• Text to read:
[libvirt] RFC: Exposing "ready" bool (of `query-block-jobs`) or QMP BLOCK_JOB_READY event
Kashyap Chamarthy
kchamart at redhat.com
Thu Oct 6 12:31:39 UTC 2016
On Thu, Oct 06, 2016 at 01:34:59PM +0200, Peter Krempa wrote:
> On Thu, Oct 06, 2016 at 12:26:50 +0200, Kashyap Chamarthy wrote:
[...]
> > And, libvirt was fixed to use the above field in this commit (available
> > in libvirt v1.2.18 or above):
> >
> > http://libvirt.org/git/?p=libvirt.git;a=commitdiff;h=eae5924 -- qemu:
> > Update state of block job to READY only if it actually is ready [1]
> >
> > RFC
> > ---
> >
> > Currently libvirt block APIs (& consequently higher-level applications
> > like Nova which use these APIs) rely on polling for job completion via
>
> libvirt is _not_ polling the data. Libvirt relies on the events from
> qemu which are also exposed as libvirt events.

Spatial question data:
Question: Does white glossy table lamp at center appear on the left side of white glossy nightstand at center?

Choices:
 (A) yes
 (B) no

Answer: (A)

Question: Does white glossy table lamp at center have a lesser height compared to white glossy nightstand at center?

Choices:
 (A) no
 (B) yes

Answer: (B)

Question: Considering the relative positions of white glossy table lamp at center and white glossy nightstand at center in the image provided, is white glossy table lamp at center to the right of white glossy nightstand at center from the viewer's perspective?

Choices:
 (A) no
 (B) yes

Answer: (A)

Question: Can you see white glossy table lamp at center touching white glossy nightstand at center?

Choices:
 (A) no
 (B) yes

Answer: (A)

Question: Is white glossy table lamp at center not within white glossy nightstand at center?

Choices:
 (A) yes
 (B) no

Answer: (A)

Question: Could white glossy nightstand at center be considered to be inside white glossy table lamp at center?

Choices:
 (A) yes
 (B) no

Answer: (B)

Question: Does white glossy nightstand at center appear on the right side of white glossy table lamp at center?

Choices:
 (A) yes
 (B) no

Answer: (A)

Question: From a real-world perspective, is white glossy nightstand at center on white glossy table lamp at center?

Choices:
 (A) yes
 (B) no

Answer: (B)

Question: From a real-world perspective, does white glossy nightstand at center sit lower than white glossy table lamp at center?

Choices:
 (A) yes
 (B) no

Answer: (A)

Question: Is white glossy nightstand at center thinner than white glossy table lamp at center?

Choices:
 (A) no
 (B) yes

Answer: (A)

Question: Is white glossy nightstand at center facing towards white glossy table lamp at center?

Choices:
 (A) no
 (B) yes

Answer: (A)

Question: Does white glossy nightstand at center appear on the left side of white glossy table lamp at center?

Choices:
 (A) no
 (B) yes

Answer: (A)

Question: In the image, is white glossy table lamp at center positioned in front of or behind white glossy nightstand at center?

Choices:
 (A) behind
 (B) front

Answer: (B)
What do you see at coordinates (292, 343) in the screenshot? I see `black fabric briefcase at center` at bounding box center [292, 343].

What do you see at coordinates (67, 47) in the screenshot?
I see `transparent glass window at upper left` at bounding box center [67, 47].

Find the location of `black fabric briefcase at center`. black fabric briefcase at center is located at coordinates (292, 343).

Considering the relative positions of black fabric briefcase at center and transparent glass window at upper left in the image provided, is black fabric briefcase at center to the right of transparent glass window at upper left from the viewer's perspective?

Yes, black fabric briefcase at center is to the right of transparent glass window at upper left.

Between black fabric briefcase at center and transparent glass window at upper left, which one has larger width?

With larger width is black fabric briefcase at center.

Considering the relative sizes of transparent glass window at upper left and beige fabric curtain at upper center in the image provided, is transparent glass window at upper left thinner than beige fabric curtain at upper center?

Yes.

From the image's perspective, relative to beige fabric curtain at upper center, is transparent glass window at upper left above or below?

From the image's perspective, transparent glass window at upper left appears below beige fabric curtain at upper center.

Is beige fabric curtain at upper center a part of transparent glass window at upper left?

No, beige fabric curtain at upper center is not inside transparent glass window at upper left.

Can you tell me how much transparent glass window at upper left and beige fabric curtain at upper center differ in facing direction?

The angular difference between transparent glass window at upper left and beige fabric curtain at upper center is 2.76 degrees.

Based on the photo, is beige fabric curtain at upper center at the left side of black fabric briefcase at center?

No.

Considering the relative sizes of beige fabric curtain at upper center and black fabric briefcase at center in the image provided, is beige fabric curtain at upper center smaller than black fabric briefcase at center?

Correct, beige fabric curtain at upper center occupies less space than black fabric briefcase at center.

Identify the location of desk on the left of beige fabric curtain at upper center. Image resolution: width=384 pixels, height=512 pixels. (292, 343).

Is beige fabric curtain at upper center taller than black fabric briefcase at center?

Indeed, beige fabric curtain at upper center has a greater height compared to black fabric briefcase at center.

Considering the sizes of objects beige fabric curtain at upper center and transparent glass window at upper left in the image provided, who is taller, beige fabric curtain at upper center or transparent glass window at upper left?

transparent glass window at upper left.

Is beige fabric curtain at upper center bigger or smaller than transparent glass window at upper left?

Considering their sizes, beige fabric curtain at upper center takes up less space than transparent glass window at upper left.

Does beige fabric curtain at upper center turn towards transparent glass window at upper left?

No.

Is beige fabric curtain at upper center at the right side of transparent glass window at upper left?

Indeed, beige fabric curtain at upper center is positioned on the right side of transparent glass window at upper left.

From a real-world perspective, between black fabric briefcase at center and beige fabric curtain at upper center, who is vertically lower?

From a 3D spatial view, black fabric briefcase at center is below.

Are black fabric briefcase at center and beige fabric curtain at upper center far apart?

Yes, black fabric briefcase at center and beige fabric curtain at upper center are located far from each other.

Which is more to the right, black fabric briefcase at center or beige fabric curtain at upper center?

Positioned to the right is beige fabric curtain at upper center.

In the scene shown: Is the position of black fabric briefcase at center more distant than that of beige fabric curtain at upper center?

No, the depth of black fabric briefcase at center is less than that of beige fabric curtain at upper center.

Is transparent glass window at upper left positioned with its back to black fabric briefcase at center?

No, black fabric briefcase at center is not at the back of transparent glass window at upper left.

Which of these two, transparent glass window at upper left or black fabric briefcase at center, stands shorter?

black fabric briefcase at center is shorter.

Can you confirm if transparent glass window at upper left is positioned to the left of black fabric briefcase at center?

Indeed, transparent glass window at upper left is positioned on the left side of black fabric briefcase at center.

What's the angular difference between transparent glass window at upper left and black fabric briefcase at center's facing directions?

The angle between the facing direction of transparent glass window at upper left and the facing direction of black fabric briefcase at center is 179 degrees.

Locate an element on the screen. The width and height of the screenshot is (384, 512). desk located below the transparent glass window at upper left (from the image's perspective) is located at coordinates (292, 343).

• Set of tasks:
(a) According to the libvirt mailing list post, what does libvirt rely on instead of polling?
(b) Please summarize the libvirt mailing list post in two sentences.
The data plays no part in what you need to do.

• Per-task answers:
(a) Libvirt relies on events from qemu, which are also exposed as libvirt events.

(b) The post is an RFC about exposing the "ready" bool of `query-block-jobs` or the QMP BLOCK_JOB_READY event, and it notes that libvirt was fixed in a commit, available in v1.2.18 or above, to update a block job's state to READY only if it actually is ready. The RFC says libvirt block APIs and applications like Nova rely on polling for job completion, but Peter Krempa replies that libvirt is not polling and instead relies on events from qemu.